### Excerpt
::::::::::
Each frame you only process half the particles. Each time you process a particle you calculate the pixel index, set that pixel and then add the pixel velocity to the pixel index and particle position.
The effect is that each frame only half the particles are moved under force and the other half coast for a frame..
This may double the frame rate. If your particles are very organised and you get clumping flickering type artifacts, you can randomize the distribution of particles by applying a random shuffle to the particle array on creation. Again this need good random distribution.
The next snippet is just as an example. Each particle needs to hold the pixelIndex into the pixel data32 array. Note that the very first frame needs to be a full frame to setup all indexes etc.
const interleave = 2; // example only setup for 2 frames
// but can be extended to 3 or 4
// create frameCount outside loop
frameCount += 1;
// do half of all particals
for (let i = frameCount % frameCount ; i < particles.length; i += interleave ) {
var p = particles[i];
cDX = p.x - mx;
cDY = p.y - my;
cDist = Math.sqrt(cDistSqr = cDX*cDX + cDY*cDY + 1);
cForce = 1000 / (cDistSqr * cDist)
p.xVelocity += cForce * cDx + 0.2 * (p.ox - p.x);
p.yVelocity += cForce * cDY + 0.2 * (p.oy - p.y);
p.xVelocity *= 0.55;
p.yVelocity *= 0.55;
// add pixel index to particle's property
p.pixelIndex = ((p.x += p.xVelocity) | 0) + ((p.y += p.yVelocity) | 0) * width;
// write this frames pixel
data32[p.pixelIndex] = pixel;
// speculate the pixel index position in the next frame. This need to be as simple as possible.
p.pixelIndex += (p.xVelocity | 0) + (p.yVelocity | 0) * width;
p.x += p.xVelocity; // as the next frame this particle is coasting
p.y += p.yVelocity; // set its position now
}
// do every other particle. Just gets the pixel index and sets it
// this needs to remain as simple as possible.
for (let i = (frameCount + 1) % frameCount ; i < particles.length; i += interleave)
data32[particles[i].pixelIndex] = pixel;
}
Less particles
Seams obvious, but is often over looked as a viable solution. Less particles does not mean less visual elements/pixels.
If you reduce the particle count by 8 and at setup create a large buffer of offset indexes. These buffers hold animated pixel movements that closely match the behavior of pixels.
This can be very effective and give the illusion that each pixels is in fact independent. But the work is in the pre processing and setting up the offset animations.
::::::::::
### Data shown
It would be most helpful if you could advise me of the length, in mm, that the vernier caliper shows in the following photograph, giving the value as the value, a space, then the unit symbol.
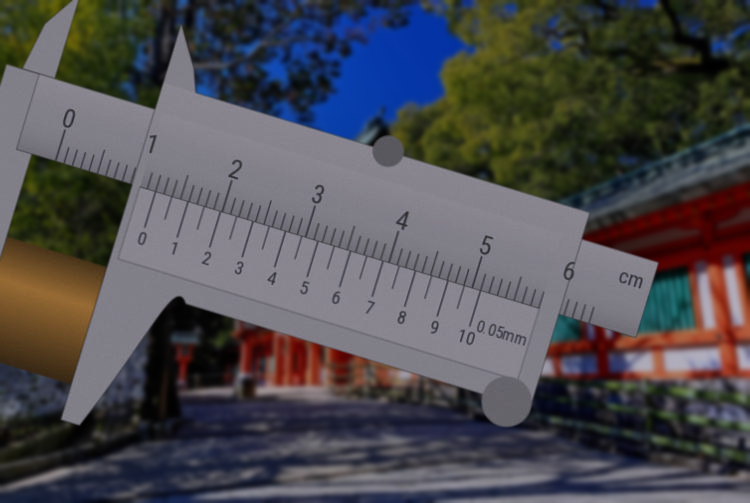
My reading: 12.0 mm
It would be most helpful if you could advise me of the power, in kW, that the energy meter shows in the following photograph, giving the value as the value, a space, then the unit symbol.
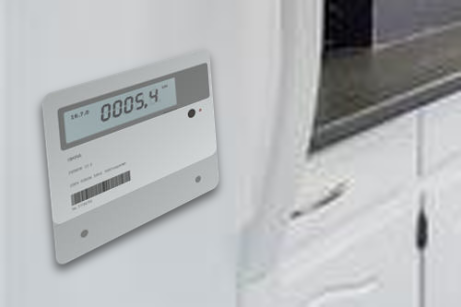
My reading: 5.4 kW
::::::::::
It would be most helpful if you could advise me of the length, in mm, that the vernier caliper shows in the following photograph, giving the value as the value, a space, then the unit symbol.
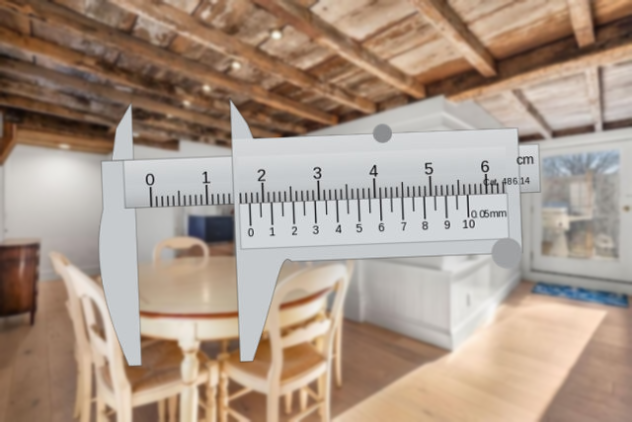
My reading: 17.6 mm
::::::::::
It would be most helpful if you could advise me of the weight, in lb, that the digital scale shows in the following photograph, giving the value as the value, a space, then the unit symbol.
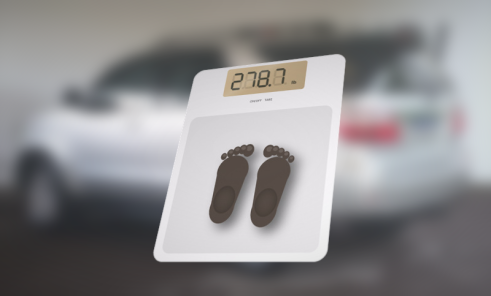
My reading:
::::::::::
### Exercise
Write the next part of the excerpt on speeding up particle animation, picking up after its final sentence. The material above comes from a different source than the text on particle rendering.

### Exercise result
eg
// for each particle after updating position
// get index of pixel
p.pixelIndex = (p.x | 0 + p.y | 0) * width;
// add pixel
data32[p.pixelIndex] = pixel;
// now you get 8 more pixels for the price of one particle
var ind = p.offsetArrayIndex;
// offsetArray is an array of pixel offsets both negative and positive
data32[p.pixelIndex + offsetArray[ind++]] = pixel;
data32[p.pixelIndex + offsetArray[ind++]] = pixel;
data32[p.pixelIndex + offsetArray[ind++]] = pixel;
data32[p.pixelIndex + offsetArray[ind++]] = pixel;
data32[p.pixelIndex + offsetArray[ind++]] = pixel;
data32[p.pixelIndex + offsetArray[ind++]] = pixel;
data32[p.pixelIndex + offsetArray[ind++]] = pixel;
data32[p.pixelIndex + offsetArray[ind++]] = pixel;
// offset array arranged as sets of 8, each set of 8 is a frame in
// looping pre calculated offset animation
// offset array length is 65536 or any bit mask able size.
p.offsetArrayIndex = ind & 0xFFFF ; // ind now points at first pixel of next
// set of eight pixels
This and an assortment of other similar tricks can give you the 7.2million pixels per second you want.
Last note.
Remember every device these days has a dedicated GPU. Your best bet is to use it, this type of thing is what they are good at.
Computing those particles within a shader on a webgl context will provide the most performant solution. See e. g. https://www.shadertoy.com/view/MdtGDX for an example.
If you prefer to continue using a 2d context, you could speed up rendering particles by doing so off-screen:
Get the image data array by calling context.getImageData()
Draw pixels by manipulating the data array
Put the data array back with context.putImageData()
A simplified example:
const output = document.getElementById("output");
const canvas = document.getElementById("canvas");
const context = canvas.getContext("2d");
const width = canvas.width;
const height = canvas.height;
const particles = Array.from({length: 120000}, () => [
Math.round(Math.random() * (width - 1)),
Math.round(Math.random() * (height - 1))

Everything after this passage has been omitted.